● **WORK TO BE COMPLETED**
Please give the count of lines below with the string "Datenbank" in them, and no other words.

● **DATA SECTION**

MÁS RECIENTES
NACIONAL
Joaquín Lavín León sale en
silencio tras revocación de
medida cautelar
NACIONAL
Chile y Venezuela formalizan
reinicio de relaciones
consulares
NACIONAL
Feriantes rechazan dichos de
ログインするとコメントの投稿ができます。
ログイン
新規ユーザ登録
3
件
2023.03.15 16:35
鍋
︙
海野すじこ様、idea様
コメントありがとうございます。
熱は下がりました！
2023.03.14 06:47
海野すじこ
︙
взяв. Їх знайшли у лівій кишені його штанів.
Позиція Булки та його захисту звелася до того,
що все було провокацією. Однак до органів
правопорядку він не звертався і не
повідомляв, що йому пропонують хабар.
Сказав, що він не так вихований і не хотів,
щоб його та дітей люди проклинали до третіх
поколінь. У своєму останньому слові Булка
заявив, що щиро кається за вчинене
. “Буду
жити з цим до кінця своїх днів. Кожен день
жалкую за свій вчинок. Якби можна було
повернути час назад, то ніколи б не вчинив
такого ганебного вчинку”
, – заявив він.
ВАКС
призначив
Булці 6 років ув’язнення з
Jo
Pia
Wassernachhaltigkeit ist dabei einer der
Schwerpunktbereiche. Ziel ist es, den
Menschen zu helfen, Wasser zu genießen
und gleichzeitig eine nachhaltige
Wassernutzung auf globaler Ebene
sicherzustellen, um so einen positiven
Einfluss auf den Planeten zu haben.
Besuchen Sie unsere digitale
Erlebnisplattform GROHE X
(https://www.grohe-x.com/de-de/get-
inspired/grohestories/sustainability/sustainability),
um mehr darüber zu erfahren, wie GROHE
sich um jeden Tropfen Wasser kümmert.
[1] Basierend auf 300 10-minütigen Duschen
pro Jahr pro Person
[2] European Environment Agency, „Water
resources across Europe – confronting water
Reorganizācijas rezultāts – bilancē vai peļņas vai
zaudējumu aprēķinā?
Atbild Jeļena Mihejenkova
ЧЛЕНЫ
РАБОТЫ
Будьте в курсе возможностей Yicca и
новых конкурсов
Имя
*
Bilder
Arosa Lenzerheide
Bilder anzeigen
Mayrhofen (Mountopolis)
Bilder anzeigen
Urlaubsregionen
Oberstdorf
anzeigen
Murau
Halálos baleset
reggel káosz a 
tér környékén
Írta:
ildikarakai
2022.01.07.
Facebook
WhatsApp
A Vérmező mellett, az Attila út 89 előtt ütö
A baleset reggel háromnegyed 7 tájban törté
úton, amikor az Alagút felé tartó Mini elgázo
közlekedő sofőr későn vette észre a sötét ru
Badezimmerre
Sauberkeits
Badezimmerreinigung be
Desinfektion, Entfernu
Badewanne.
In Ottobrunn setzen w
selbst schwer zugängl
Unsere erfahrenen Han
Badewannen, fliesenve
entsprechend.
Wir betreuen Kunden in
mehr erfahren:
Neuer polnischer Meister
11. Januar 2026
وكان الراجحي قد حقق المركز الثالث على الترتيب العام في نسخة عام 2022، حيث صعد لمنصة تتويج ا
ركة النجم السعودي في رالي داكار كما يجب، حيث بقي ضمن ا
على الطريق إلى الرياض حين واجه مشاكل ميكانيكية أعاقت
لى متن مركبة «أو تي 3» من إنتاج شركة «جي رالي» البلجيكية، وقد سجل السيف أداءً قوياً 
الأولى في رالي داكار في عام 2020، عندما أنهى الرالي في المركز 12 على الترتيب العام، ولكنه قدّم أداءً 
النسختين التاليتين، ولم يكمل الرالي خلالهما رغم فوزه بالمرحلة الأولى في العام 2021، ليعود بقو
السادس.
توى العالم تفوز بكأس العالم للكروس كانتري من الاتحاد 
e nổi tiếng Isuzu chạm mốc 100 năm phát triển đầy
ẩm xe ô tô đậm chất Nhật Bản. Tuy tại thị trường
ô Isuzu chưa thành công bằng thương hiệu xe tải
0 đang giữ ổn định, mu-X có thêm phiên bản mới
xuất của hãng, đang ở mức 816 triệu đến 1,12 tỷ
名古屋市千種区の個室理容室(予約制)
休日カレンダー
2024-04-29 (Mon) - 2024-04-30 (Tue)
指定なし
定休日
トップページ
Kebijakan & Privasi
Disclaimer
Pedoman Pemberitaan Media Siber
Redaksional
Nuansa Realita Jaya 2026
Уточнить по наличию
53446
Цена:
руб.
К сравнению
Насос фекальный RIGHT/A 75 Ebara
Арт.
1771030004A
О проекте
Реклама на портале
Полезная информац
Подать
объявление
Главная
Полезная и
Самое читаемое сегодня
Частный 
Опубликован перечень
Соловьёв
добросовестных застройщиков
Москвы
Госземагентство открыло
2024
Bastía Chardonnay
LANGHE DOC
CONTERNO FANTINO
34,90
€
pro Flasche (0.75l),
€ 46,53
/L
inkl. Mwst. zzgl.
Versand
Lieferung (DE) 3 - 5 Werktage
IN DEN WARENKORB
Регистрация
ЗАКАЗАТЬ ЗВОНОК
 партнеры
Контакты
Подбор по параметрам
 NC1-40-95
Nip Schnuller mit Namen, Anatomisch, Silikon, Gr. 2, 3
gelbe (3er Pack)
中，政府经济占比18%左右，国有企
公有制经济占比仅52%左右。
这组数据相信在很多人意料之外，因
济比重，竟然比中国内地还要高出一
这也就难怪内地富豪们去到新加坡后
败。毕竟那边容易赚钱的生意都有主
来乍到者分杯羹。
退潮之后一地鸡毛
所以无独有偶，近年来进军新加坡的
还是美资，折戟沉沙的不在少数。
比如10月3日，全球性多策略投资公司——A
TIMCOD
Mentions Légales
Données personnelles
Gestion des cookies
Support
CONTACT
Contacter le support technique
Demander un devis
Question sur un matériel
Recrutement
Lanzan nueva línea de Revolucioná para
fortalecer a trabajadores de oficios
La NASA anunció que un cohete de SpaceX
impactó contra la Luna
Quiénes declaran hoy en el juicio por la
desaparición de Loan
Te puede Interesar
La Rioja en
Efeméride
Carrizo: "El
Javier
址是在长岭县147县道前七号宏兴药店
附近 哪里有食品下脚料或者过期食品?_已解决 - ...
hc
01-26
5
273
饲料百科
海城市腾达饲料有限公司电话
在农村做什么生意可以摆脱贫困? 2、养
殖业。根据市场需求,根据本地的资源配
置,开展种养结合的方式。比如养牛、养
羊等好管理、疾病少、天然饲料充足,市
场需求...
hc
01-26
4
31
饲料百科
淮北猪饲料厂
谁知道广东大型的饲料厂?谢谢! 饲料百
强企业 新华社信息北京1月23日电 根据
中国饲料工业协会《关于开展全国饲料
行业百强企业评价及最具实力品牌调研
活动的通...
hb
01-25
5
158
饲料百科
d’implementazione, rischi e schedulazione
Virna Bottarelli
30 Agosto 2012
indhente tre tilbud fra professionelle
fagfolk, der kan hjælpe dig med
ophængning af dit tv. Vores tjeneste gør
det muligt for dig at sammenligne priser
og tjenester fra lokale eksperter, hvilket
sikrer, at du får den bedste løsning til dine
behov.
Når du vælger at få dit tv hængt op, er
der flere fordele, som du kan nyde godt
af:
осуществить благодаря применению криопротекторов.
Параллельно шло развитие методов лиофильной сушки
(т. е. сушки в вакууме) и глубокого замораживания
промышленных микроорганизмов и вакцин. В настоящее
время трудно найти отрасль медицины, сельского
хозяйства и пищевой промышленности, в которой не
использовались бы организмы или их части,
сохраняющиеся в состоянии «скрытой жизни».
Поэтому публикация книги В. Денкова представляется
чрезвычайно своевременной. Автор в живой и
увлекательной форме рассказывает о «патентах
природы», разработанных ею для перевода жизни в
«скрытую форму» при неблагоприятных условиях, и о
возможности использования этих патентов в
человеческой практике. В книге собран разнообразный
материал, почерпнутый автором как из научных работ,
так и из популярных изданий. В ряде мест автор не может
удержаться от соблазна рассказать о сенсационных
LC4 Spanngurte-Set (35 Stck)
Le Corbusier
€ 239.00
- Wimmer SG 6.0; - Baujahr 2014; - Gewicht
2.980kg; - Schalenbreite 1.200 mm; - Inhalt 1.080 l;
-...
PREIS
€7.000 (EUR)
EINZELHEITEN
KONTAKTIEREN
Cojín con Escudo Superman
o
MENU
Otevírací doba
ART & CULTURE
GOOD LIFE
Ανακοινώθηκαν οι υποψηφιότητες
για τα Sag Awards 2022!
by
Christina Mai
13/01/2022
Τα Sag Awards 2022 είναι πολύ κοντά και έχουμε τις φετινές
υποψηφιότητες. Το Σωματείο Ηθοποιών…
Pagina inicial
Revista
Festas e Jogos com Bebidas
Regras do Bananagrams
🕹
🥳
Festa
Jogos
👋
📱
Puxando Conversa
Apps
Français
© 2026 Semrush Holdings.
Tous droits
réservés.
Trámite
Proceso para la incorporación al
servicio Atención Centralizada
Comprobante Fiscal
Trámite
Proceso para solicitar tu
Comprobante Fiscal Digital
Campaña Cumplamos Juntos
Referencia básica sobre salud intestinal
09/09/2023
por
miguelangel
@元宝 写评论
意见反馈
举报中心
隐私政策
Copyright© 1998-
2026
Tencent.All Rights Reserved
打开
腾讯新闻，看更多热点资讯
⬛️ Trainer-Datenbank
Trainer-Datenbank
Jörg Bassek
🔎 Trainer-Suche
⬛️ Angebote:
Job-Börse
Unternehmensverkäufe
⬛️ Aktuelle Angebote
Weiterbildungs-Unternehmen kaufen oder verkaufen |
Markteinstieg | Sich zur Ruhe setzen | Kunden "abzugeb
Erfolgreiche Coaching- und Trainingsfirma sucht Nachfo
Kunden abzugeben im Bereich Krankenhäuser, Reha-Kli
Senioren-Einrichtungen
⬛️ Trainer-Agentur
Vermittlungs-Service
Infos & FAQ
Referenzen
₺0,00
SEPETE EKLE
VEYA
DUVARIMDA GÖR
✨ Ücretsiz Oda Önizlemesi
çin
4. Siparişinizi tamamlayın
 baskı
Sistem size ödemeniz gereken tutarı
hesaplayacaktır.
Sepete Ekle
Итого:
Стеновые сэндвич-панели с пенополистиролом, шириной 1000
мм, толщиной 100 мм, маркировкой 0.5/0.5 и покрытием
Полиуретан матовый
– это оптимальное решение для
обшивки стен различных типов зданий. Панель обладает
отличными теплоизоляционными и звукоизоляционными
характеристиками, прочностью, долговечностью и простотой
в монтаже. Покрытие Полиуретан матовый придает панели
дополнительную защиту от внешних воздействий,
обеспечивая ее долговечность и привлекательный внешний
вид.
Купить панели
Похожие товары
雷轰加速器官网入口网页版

● **REPLY TO THE EXERCISE**
2